In this connection, it should be recalled that economic prophets like Mankiw and professor of economics Clayton Christiansen (the latter a Mormon like Romney) also teaching at Harvard University regarded the collapse of the capitalist financial system of 2008 as impossible although the signs were clear long before. Charles Ferguson’s excellent documentary film “Inside Job” shows in detail how this school of market-radical neoliberal economists dominant since the late 1970s did not foresee the implosion of the capitalist financial system despite all the warnings of leftist economists and bears great joint-responsibility for the crash through their misguided recommendations and prescriptions. Their ideological blinders blocked their view of reality. As a result, gigantic assets created mainly by wage-earners were destroyed – over twelve trillion dollars in the US alone. At the end, the financial industry had to be bailed out by the state – by average taxpayers – from the insolvency of its own making.

Romney’s view of the world is marked by these market-radical ideologues of the school of Friedman, Mankiw and Christensen.
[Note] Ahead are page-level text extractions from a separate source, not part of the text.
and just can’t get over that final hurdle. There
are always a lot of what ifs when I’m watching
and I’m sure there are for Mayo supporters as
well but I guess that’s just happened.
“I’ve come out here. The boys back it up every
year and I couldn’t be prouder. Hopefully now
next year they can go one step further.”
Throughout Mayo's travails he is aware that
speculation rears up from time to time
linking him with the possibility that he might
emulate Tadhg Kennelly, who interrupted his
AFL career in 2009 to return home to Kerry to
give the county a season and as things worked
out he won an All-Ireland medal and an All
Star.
Therefore his economic agenda is like a dance on the volcano.

It is high time for responsible-minded economists to say this with all resoluteness. In this connection, the events of November 2, 2011 at Harvard University could be a hopeful sign for an overdue paradigm change. On that day, first semester students Rachel J. Sandalow-Ash and Gabriel H. Bayard organized a demonstration in Mankiw’s Economics 10 class. They left the auditorium with seventy other students. With this gesture, they protested against the ideological one-sidedness of the lectures, against the increasing connection of the personnel of Harvard with the American financial system and all its problematic excesses and against the fact that Harvard’s economists compromise their scholarly expertise when they sit simultaneously on the boards of directors and advisory groups of large corporations and personally profit from this activity. This creates a dangerous conflict of interests. The personification of this would be Romney, the Wall Street man in the White House.